CHECK YOUR UNDERSTANDING -
**a.** Answer these questions about the synopsis on checkpoint inhibitors in urothelial cancer:
(i) How many patients were included in the study?
(ii) What was the median overall survival?
(iii) What percentage of patients experienced higher-grade adverse events?
**b.** Update the synopsis by restating the part that opens with the words containing "AI Article Synopsis" and closes with "promising safety profile.", replacing "patients" with "participants".

TEXT SECTION START

AI Article Synopsis

  • Checkpoint inhibitors like Atezolizumab, Nivolumab, and Pembrolizumab provide a new treatment option for patients with urothelial cancer, which traditionally has a poor prognosis.
  • In a study of 28 patients who received monotherapy after chemotherapy, the median progression-free survival (PFS) was 5.8 months, while the median overall survival (OS) was 10.0 months, with an overall response rate of 21.4%.
  • Adverse events occurred in 71.4% of patients, with 39.3% experiencing higher-grade adverse events; however, no therapy-related deaths were reported, indicating a promising safety profile.

TEXT SECTION END
DATASET RECORDS START

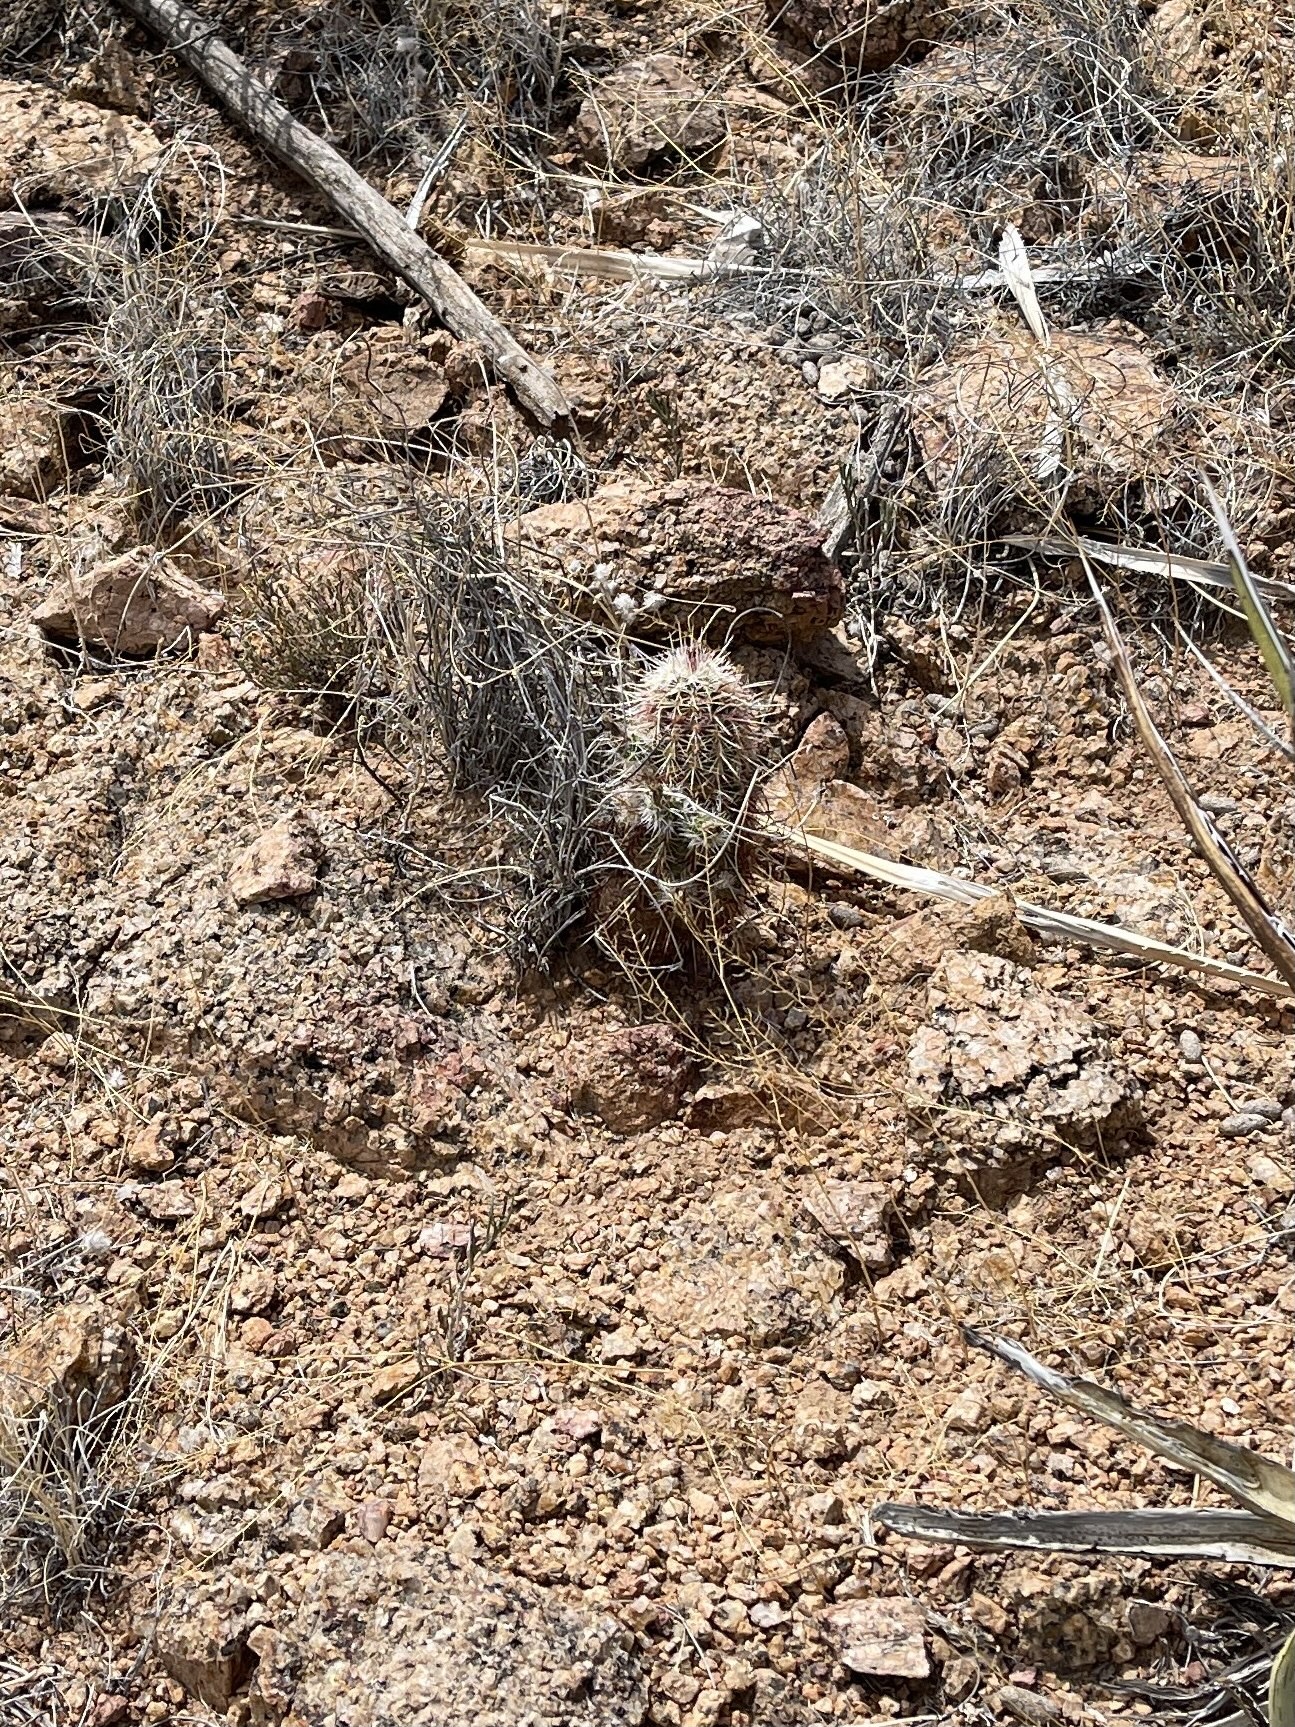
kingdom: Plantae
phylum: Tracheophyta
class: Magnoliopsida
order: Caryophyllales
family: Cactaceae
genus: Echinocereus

DATASET RECORDS END
DATASET RECORDS START

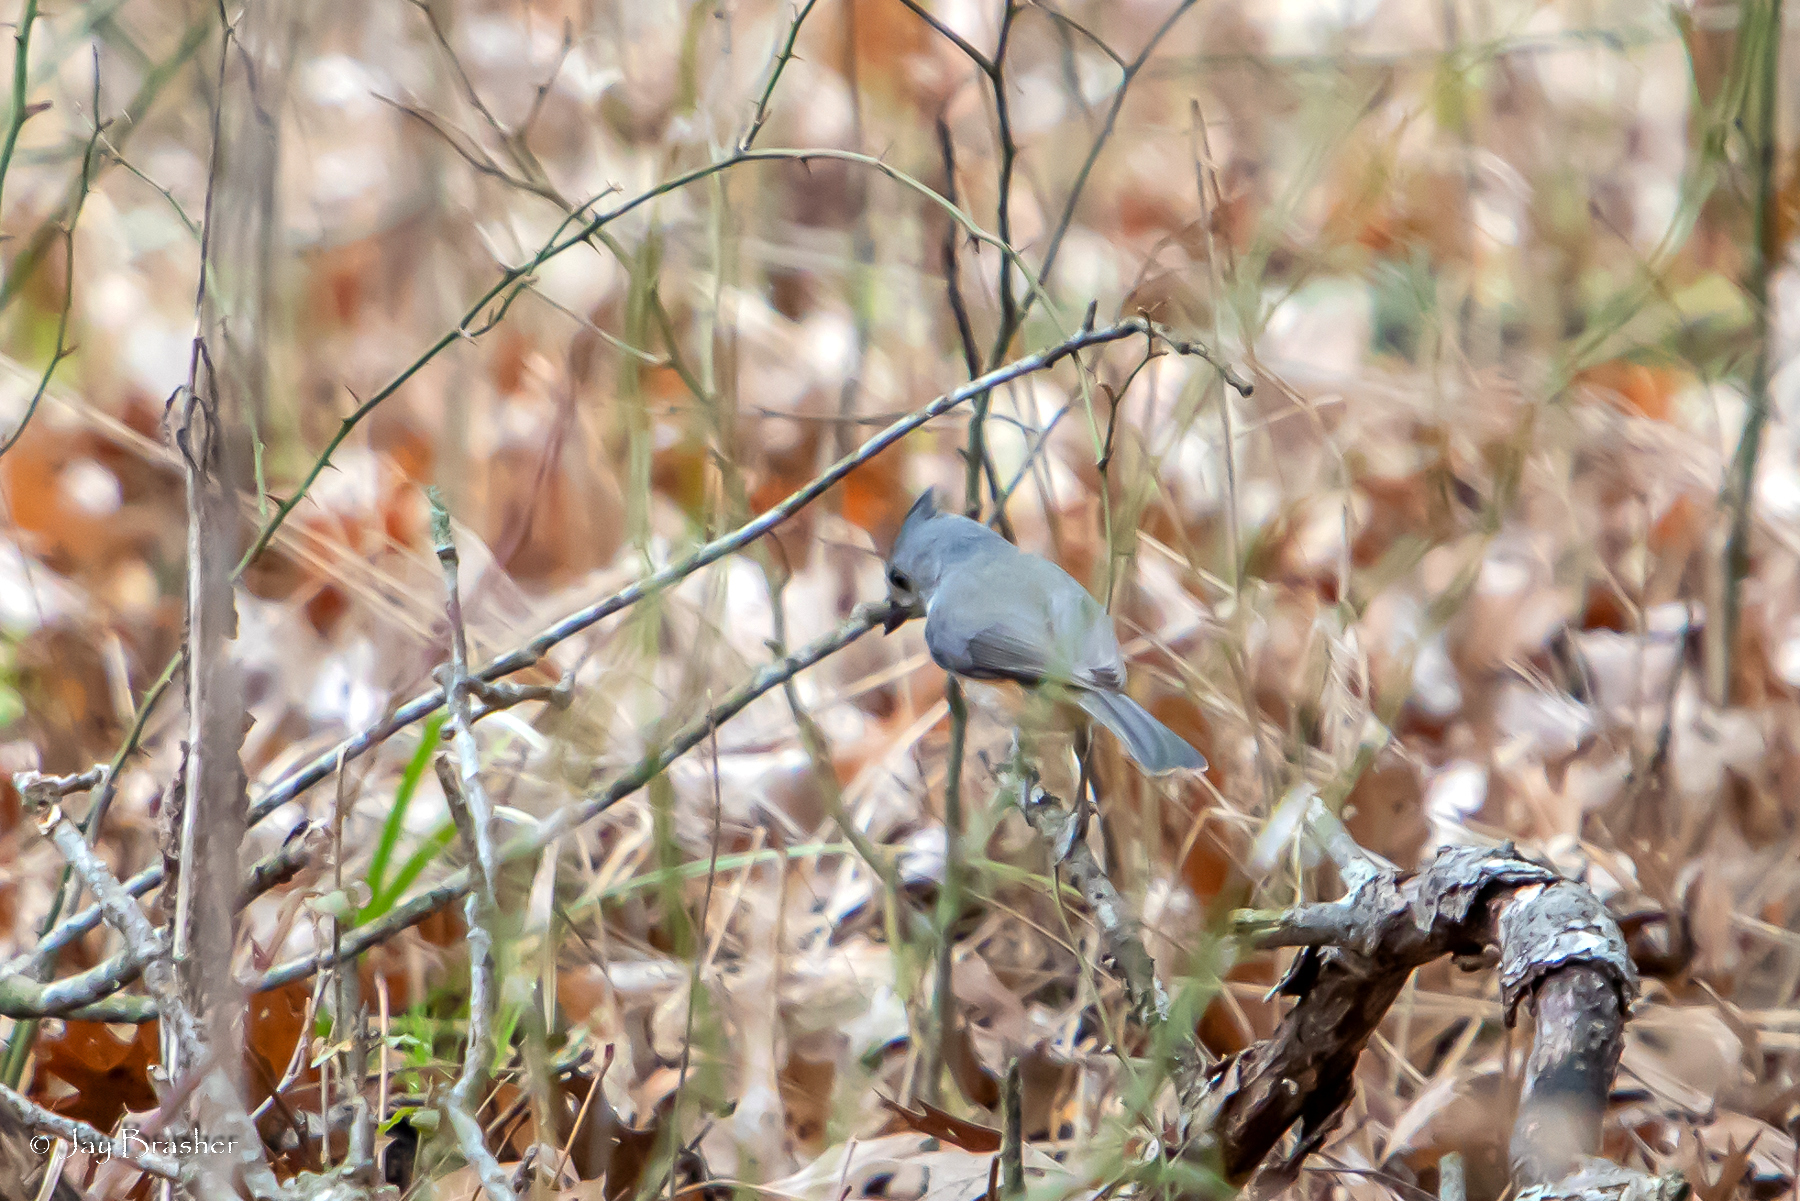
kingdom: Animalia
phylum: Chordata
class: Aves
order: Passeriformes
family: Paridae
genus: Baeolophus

DATASET RECORDS END

RESULTS -
**a.**
(i) 28
(ii) 10.0 months
(iii) 39.3%

**b.**
AI Article Synopsis

  • Checkpoint inhibitors like Atezolizumab, Nivolumab, and Pembrolizumab provide a new treatment option for participants with urothelial cancer, which traditionally has a poor prognosis.
  • In a study of 28 participants who received monotherapy after chemotherapy, the median progression-free survival (PFS) was 5.8 months, while the median overall survival (OS) was 10.0 months, with an overall response rate of 21.4%.
  • Adverse events occurred in 71.4% of participants, with 39.3% experiencing higher-grade adverse events; however, no therapy-related deaths were reported, indicating a promising safety profile.